The U.S. Department of Education has announced that they will resume involuntary collections, including wage garnishments, on federal student loans starting as early as May 5. This decision comes after a five-year pause in collection activity, with outstanding federal education debt exceeding $1.6 trillion and more than 42 million Americans holding student loans. There could be around 10 million borrowers in default in the coming months.
The government has the power to garnish federal tax refunds, wages, and Social Security benefits to collect on defaulted student loans. Social Security recipients may see up to 15% of their monthly benefit reduced, but they must be left with at least $750 a month.
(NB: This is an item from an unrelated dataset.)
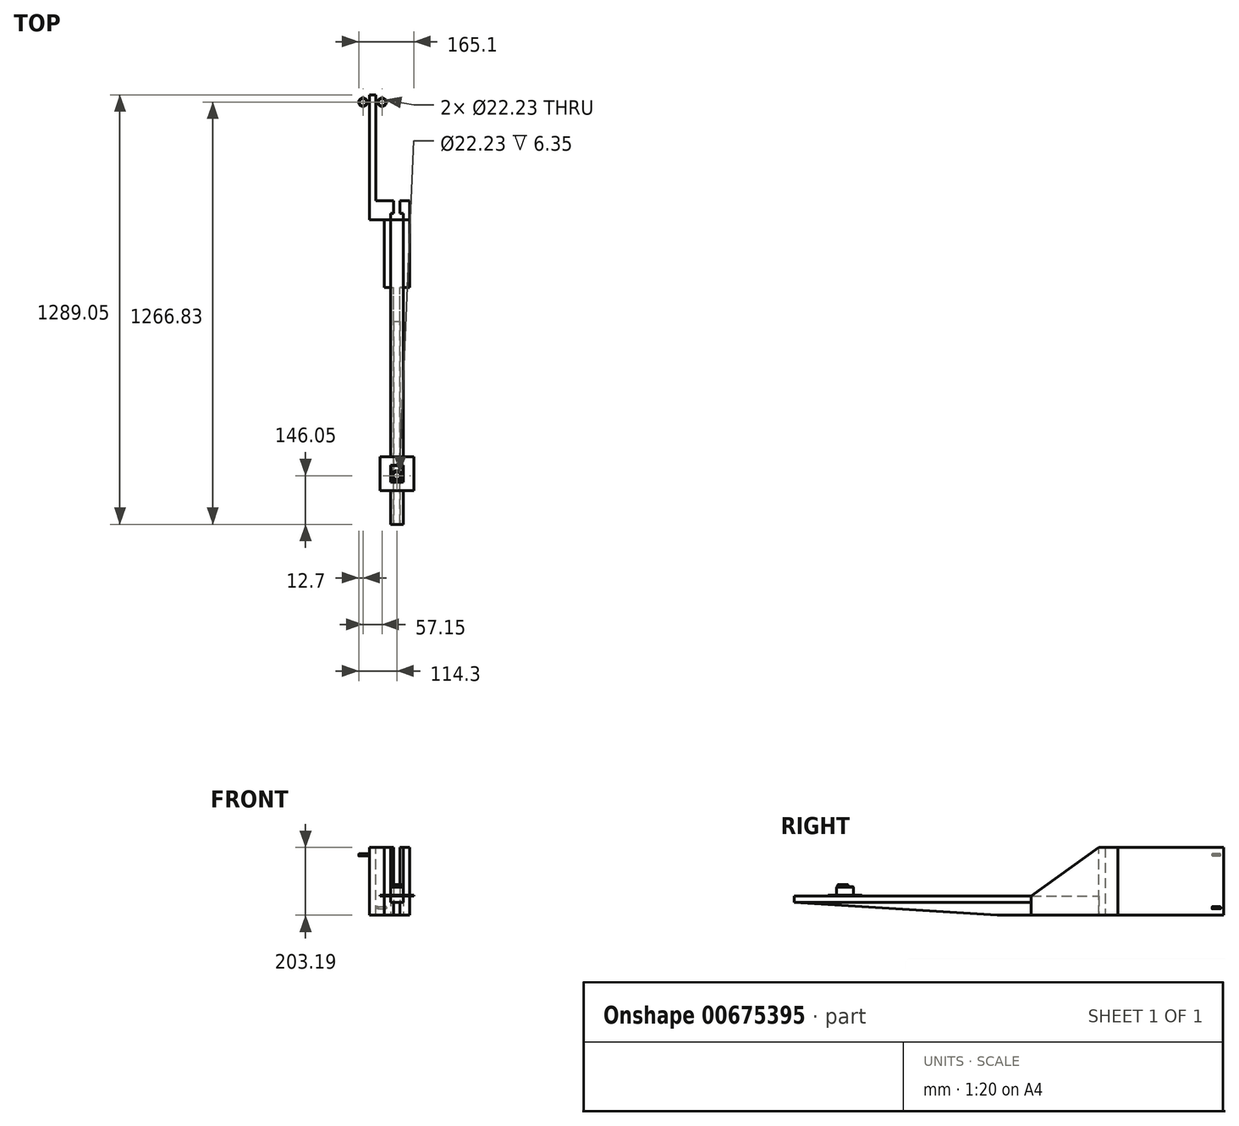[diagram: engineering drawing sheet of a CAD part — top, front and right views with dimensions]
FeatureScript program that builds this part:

Retirees could face financial difficulties if their Social Security benefits are garnished to repay student loans.
To avoid collection activity, borrowers in default should take steps to get current on their loans, such as enrolling in an income-driven repayment plan or loan rehabilitation. Some borrowers may be eligible for deferments or forbearance to pause their payments. The government will provide notice before starting collection activity, giving borrowers the opportunity to request a hearing or challenge the garnishment if it will cause financial hardship.
Overall, borrowers facing the resumption of collections should contact the Default Resolution Group and explore options to get back on track with their student loan payments. By taking proactive steps, borrowers can potentially avoid wage garnishments and protect their Social Security benefits from being seized to repay student loans.